Several tasks and subtasks have config options daskThreads and subprocessCount used to control threading within a subtask:

# The number of threads dask is allowed to spawn for each task/subtask.
# Decrease this number if tasks/subtasks are running out of available threads
daskThreads = 2

# The number of subprocesses that each task/subtask gets counted as
# occupying. Increase this number if tasks/subtasks are running out of
# memory, so that fewer tasks will be allowed to run at once
subprocessCount = 1

Dask threads

Dask and xarray support thread-parallel operations on data sets. They also support chunk-wise operation on data sets that can’t fit in memory. These capabilities are very powerful but also difficult to configure for general cases. Dask is also not desigend by default with the idea that multiple tasks, each with multiple dask threads, might operate simultaneously.
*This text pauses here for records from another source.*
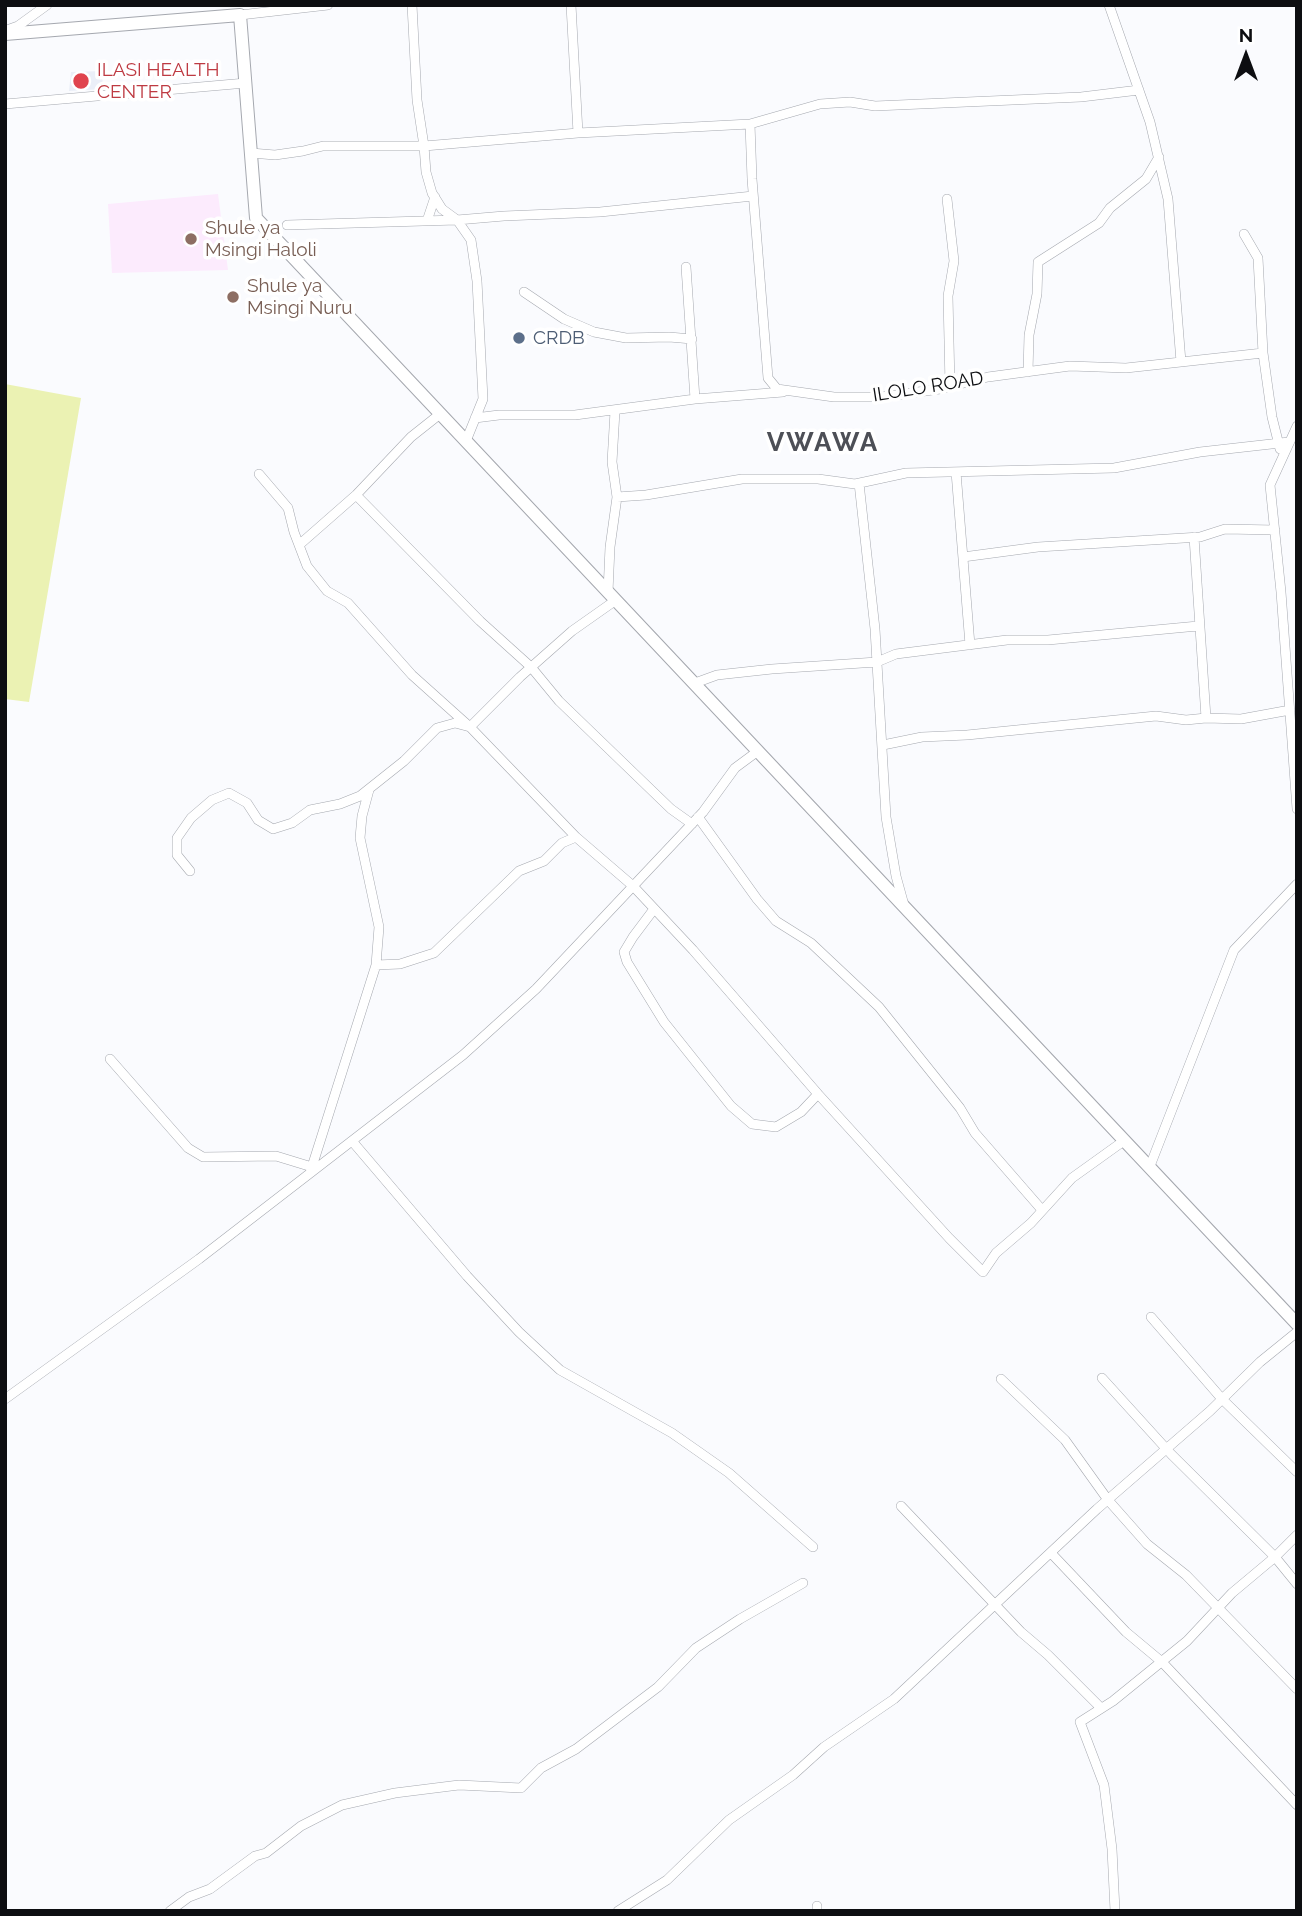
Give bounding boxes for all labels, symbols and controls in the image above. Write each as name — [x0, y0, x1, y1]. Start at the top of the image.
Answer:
north arrow — [1211, 21, 1281, 91]
text: N — [1239, 24, 1253, 46]
place label: ILASI HEALTH CENTER — [97, 59, 220, 103]
marker: ILASI HEALTH CENTER — [71, 71, 91, 91]
place label: Shule ya Msingi Haloli — [205, 217, 317, 261]
marker: Shule ya Msingi Haloli — [183, 231, 199, 247]
place label: Shule ya Msingi Nuru — [247, 275, 353, 319]
marker: Shule ya Msingi Nuru — [225, 289, 241, 305]
place label: CRDB — [533, 327, 585, 349]
marker: CRDB — [511, 330, 527, 346]
street label: ILOLO ROAD — [871, 367, 985, 407]
district label: VWAWA — [767, 427, 879, 459]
As a result, it is possible to spawn huge numbers of dask threads in MPAS-Analysis that both slow down analysis and lead to errors when the node runs out of threads completely.
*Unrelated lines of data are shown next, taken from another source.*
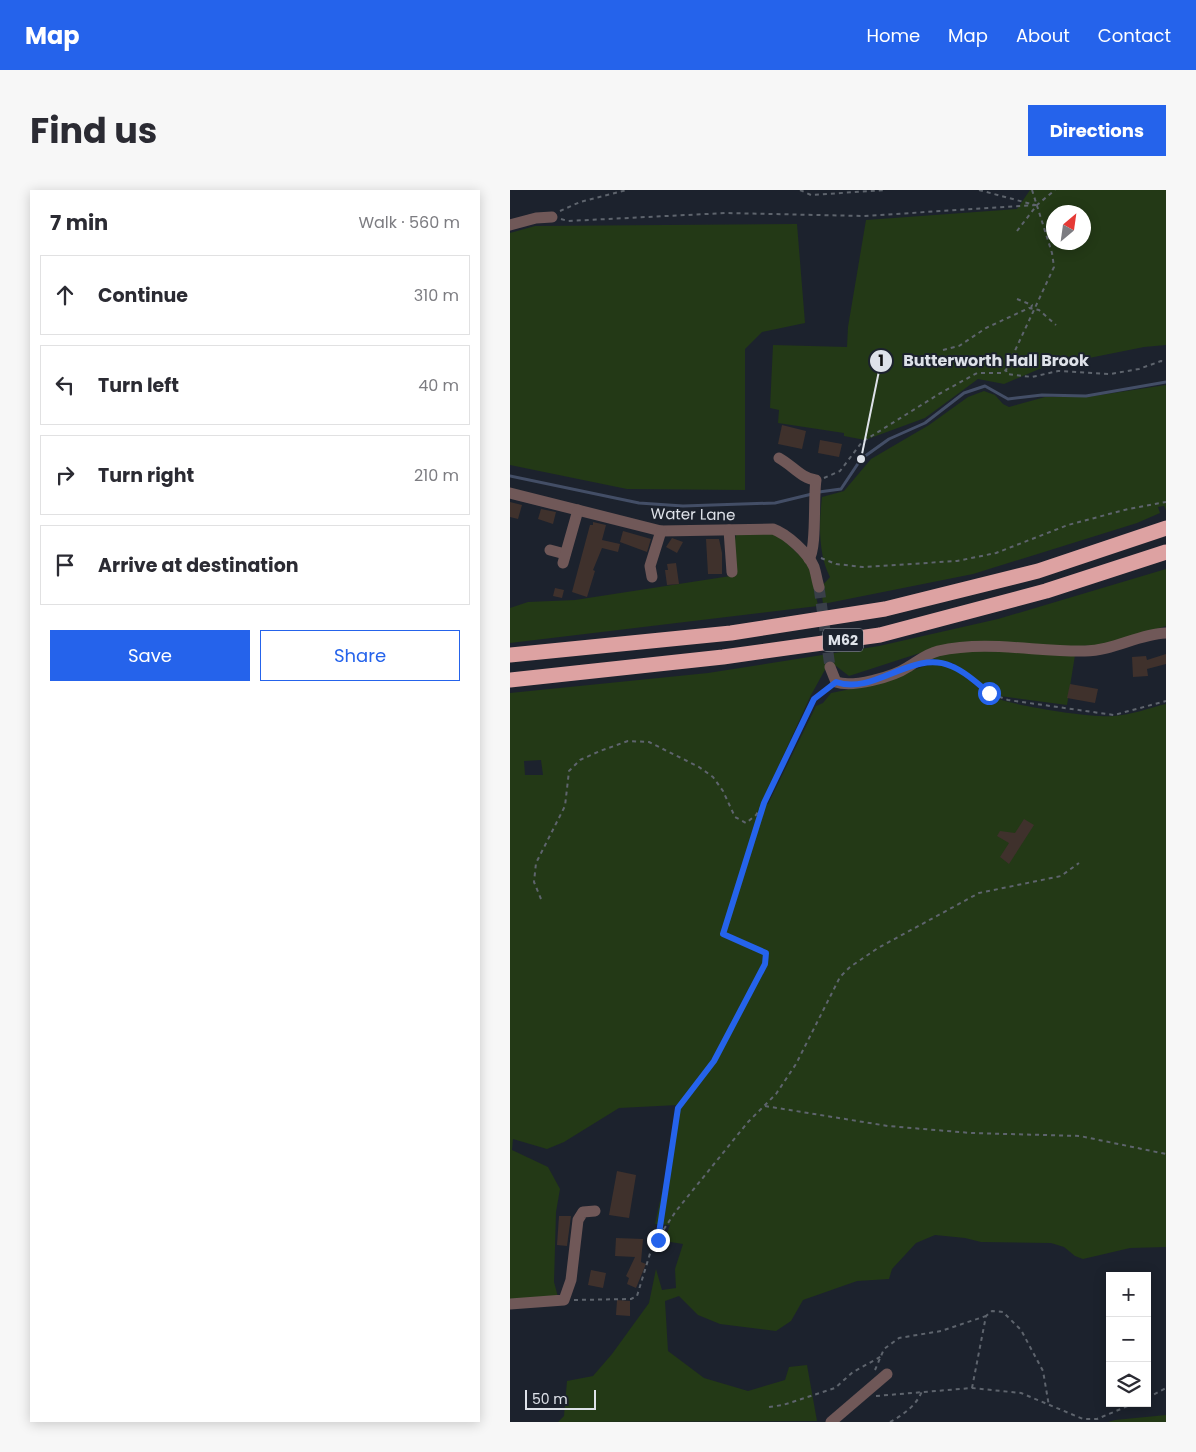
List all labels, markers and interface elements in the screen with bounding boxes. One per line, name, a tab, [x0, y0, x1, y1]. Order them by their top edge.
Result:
text: Map	[25, 19, 80, 52]
text: Home	[866, 23, 920, 48]
text: Map	[948, 23, 988, 48]
text: About	[1016, 23, 1070, 48]
text: Contact	[1098, 23, 1171, 48]
button: Directions	[1028, 105, 1166, 156]
text: Find us	[30, 106, 157, 155]
north arrow	[1046, 205, 1091, 250]
text: 7 min	[50, 208, 108, 237]
text: Walk · 560 m	[358, 211, 460, 234]
icon: ahead	[51, 281, 79, 309]
text: Continue	[98, 282, 188, 309]
text: 310 m	[414, 284, 459, 307]
callout: Butterworth Hall Brook	[868, 345, 1099, 376]
text: Butterworth Hall Brook	[903, 349, 1089, 372]
text: 1	[878, 350, 884, 371]
icon: left	[51, 371, 79, 399]
text: Turn left	[98, 372, 179, 399]
text: 40 m	[418, 374, 459, 397]
icon: right	[51, 461, 79, 489]
text: Turn right	[98, 462, 194, 489]
text: 210 m	[414, 464, 459, 487]
street label: Water Lane	[650, 503, 736, 525]
icon: arrive	[51, 551, 79, 579]
text: Arrive at destination	[98, 552, 299, 579]
road number: M62	[823, 628, 863, 652]
button: Save	[50, 630, 250, 681]
button: Share	[260, 630, 460, 681]
route start	[978, 682, 1001, 705]
route end	[647, 1229, 670, 1252]
map controls	[1106, 1272, 1151, 1407]
button: +	[1106, 1272, 1151, 1317]
button: −	[1106, 1317, 1151, 1362]
button: layers	[1106, 1362, 1151, 1407]
scale bar	[525, 1387, 596, 1410]
text: 50 m	[532, 1389, 568, 1409]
To prevent this, many tasks or subtasks that use dask threading take the number of execution threads from a config option, typically in the config section for the parent task. Typically, the number of daskThreads should be around the same as the number of cores on a node divided by the number of tasks that will run simultaneiously. Since the number of running tasks is controlled by subprocessCount, see below, this number might differ from parallelTaskCount.

Subprocess count

Tasks or subtasks that use dask threading may consume too much memory or use too many threads to “count” as a single task. That is, it might not be safe to run with parallelTaskCount simultaneious instances of the task/subtask and it would be better if it occupied the slot of multiple tasks in the pool of tasks. MPAS-Analysis will treat a dask-based task or subtask as occupying the number of task slots given by the subprocessCount option. For example, if parallelTaskCount = 8 and subprocessCount = 2, up to 4 tasks or subtasks would be allowed to run simultaneiously.